Abstract

In 2013, we proposed a novel bottom-up approach to bounding low-dose cancer risks that may result from small exogenous exposures to chemicals that are always present in the body as a result of normal biological processes. The approach utilizes the background cancer risk and the background (endogenous) concentration of a cancer-related exposure biomarker in specific target tissues. After allowing for statistical uncertainty in these two parameters, the ratio of the background risk to background exposure provides a conservative slope factor estimate that can be utilized to bound the added risk that may be associated with incremental exogenous exposures. Our original bottom-up estimates were markedly smaller than those obtained previously by the US Environmental Protection Agency (USEPA) with a conventional top-down approach to modeling nasopharyngeal cancer and leukemia mortality data from a US worker cohort.
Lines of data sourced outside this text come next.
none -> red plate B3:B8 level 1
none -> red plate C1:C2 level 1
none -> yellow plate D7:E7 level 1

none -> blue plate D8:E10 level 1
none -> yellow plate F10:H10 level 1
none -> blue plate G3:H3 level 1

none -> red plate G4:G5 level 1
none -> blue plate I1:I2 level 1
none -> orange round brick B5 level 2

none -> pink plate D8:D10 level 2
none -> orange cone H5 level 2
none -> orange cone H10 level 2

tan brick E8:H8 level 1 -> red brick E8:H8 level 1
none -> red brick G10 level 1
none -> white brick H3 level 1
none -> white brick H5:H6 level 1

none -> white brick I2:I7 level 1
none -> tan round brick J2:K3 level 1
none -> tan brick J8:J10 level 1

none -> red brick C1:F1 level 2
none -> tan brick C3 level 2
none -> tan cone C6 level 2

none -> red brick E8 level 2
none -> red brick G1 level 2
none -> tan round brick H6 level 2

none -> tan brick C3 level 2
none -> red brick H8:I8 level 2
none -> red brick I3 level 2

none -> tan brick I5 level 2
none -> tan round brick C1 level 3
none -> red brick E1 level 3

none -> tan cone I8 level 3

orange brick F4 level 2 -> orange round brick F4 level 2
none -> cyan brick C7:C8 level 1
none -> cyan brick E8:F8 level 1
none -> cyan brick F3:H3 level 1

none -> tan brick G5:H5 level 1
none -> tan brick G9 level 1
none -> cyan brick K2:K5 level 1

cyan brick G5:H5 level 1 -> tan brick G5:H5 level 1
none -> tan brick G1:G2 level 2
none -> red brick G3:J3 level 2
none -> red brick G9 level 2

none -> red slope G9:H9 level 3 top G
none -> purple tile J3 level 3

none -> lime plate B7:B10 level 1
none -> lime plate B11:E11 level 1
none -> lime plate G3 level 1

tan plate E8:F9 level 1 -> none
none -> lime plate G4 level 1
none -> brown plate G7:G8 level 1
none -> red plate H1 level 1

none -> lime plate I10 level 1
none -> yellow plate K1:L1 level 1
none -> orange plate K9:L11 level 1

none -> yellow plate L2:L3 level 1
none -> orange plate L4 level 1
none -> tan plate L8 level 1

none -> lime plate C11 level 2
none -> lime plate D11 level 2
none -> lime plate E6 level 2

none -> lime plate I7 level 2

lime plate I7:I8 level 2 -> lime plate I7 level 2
Herein we provide updated bottom-up estimates of risk for these two cancers that are smaller still, and rely upon more robust estimates of endogenous and exogenous formaldehyde-DNA adducts in monkeys and a more robust estimate of the DNA adduct elimination half-life in rats, both obtained very recently. We also re-examine the worker mortality data used by USEPA in developing its estimate of human leukemia incidence from lifetime exposure to 1 ppm airborne formaldehyde. Finally, we compare a new bottom-up slope estimate of the risk of rat nasal cancer with conventional top-down estimates obtained with empirical dose-response modeling of rat nasal cancer bioassay data.